Your task is to print all of the data below exactly, with no pictures included.

*** Opening of Recorded information ***

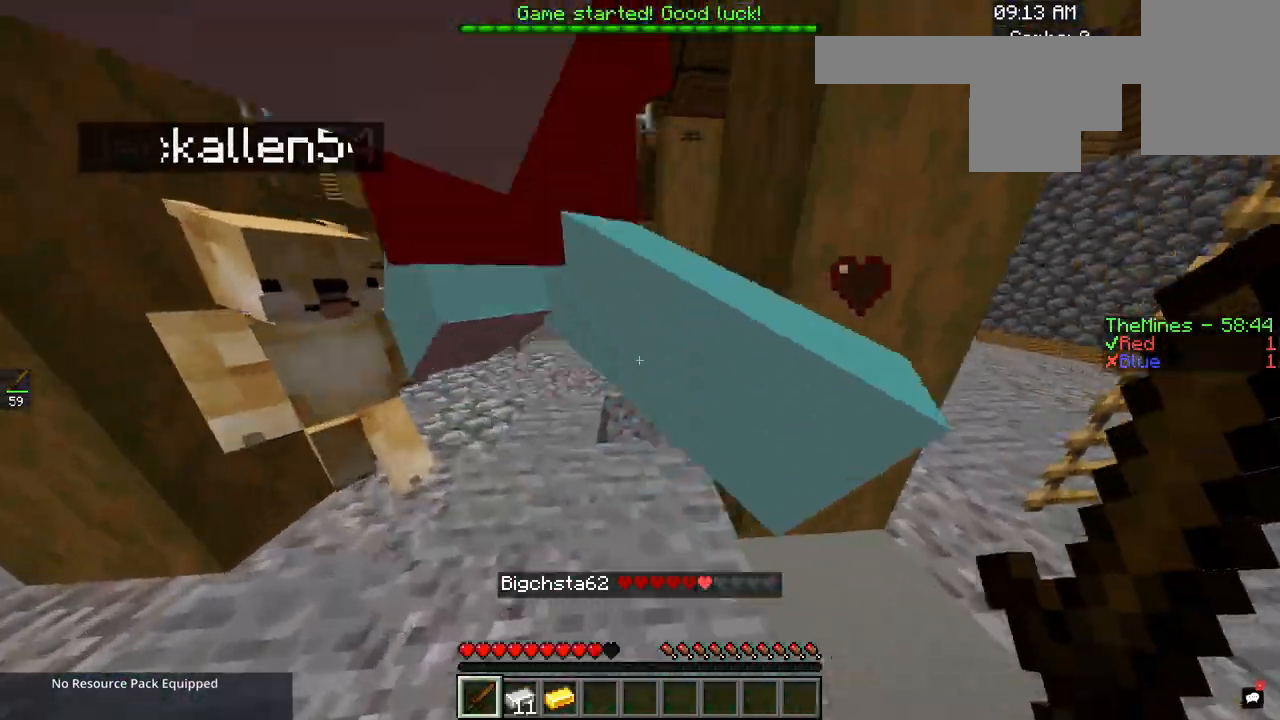
{"keys": [], "mouse": ["left"], "events": [[301, "mouse_left", "down"]]}
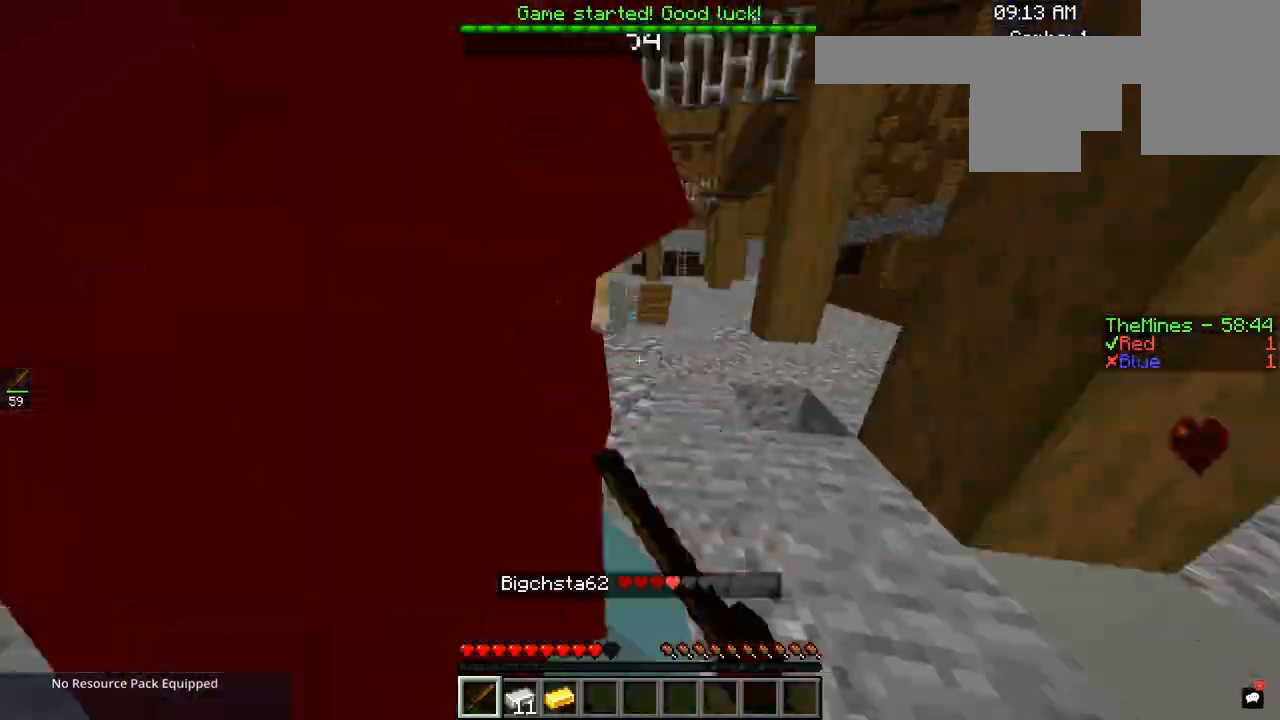
{"keys": [], "mouse": [], "events": [[83, "mouse_left", "up"]]}
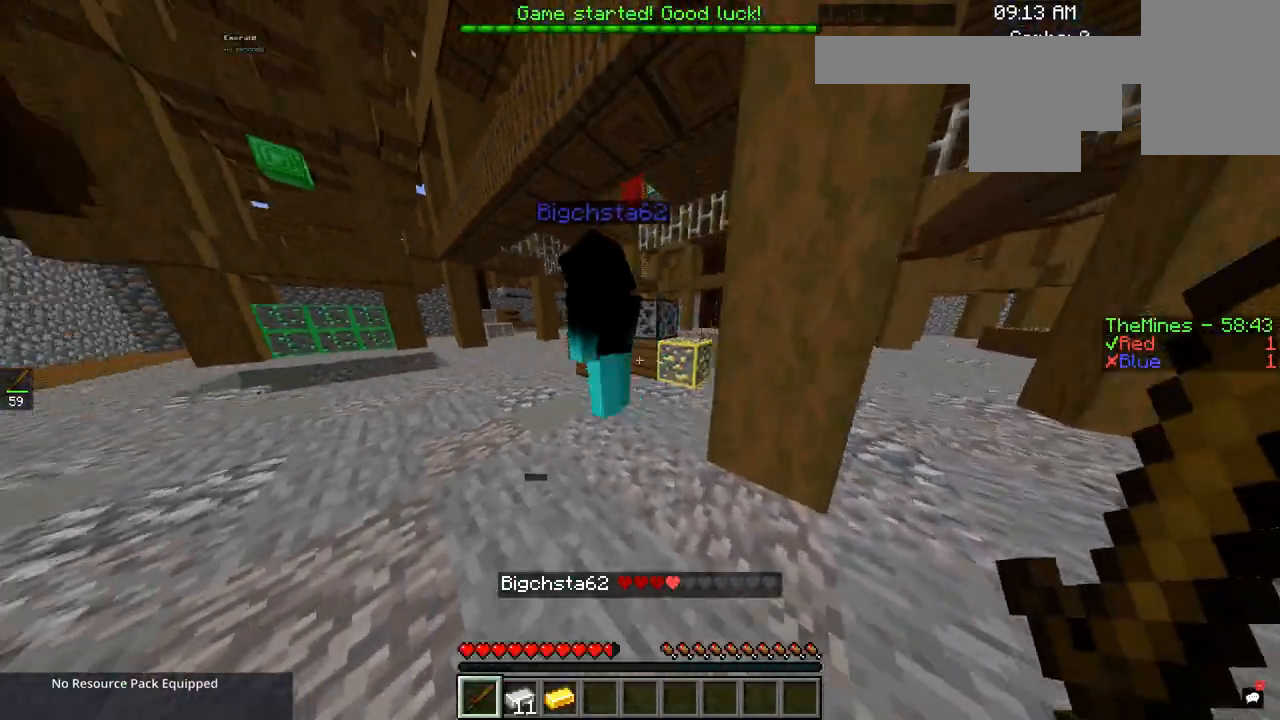
{"keys": ["d"], "mouse": [], "events": [[84, "mouse_left", "down"], [351, "d", "down"], [351, "mouse_left", "up"]]}
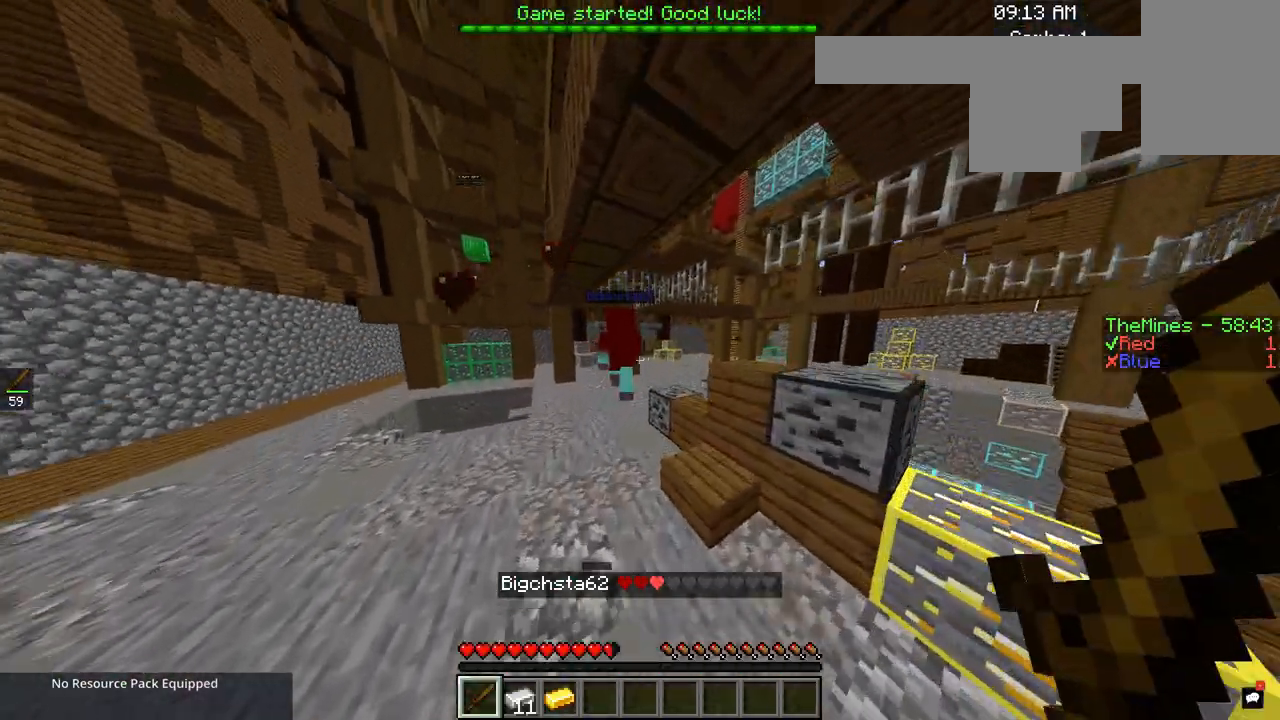
{"keys": ["d"], "mouse": [], "events": []}
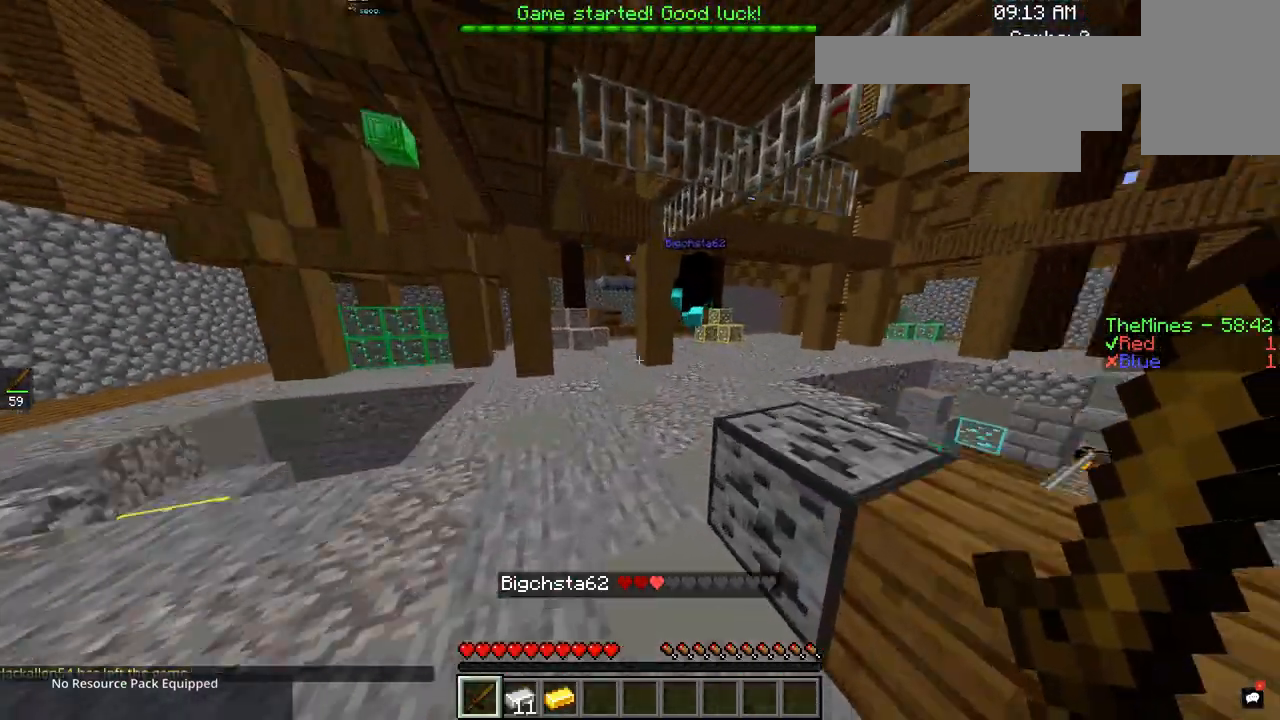
{"keys": [], "mouse": [], "events": [[401, "d", "up"]]}
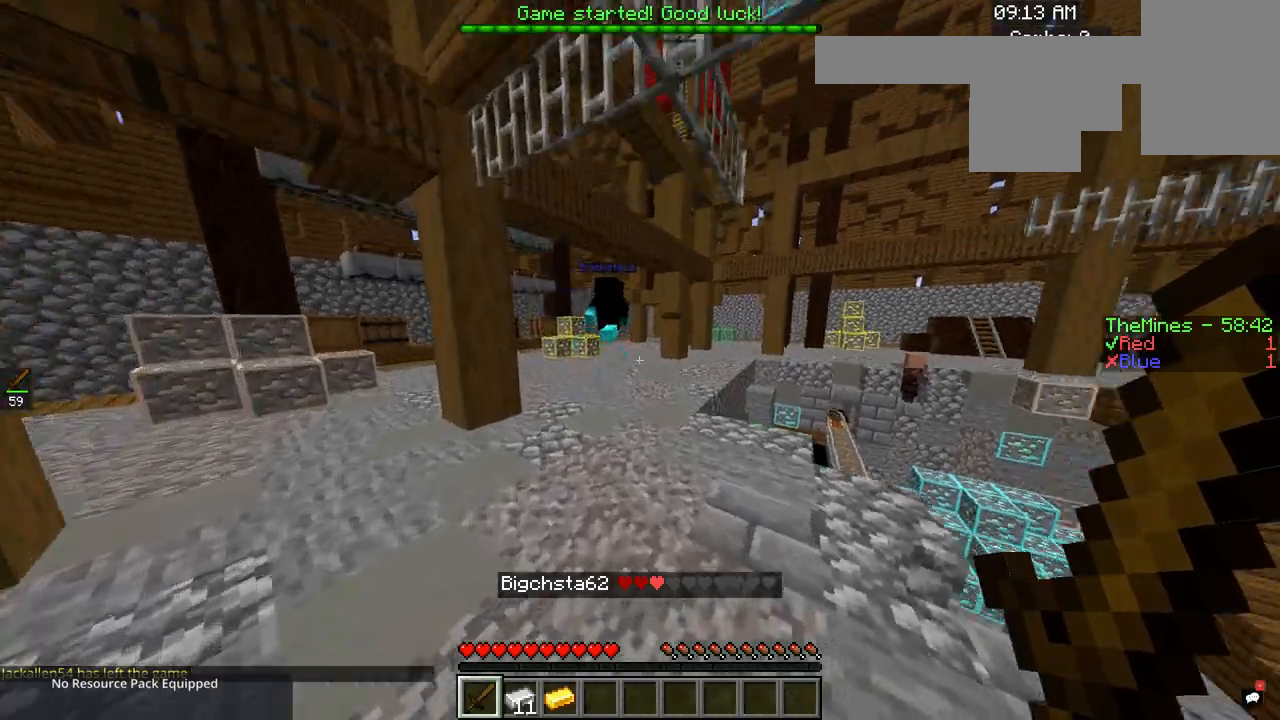
{"keys": ["d"], "mouse": [], "events": [[50, "d", "down"], [367, "d", "up"], [500, "d", "down"]]}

*** Close of Recorded information ***

# Answer box
{"keys": [], "mouse": ["left"], "events": [[301, "mouse_left", "down"]]}
{"keys": [], "mouse": [], "events": [[83, "mouse_left", "up"]]}
{"keys": ["d"], "mouse": [], "events": [[84, "mouse_left", "down"], [351, "d", "down"], [351, "mouse_left", "up"]]}
{"keys": ["d"], "mouse": [], "events": []}
{"keys": [], "mouse": [], "events": [[401, "d", "up"]]}
{"keys": ["d"], "mouse": [], "events": [[50, "d", "down"], [367, "d", "up"], [500, "d", "down"]]}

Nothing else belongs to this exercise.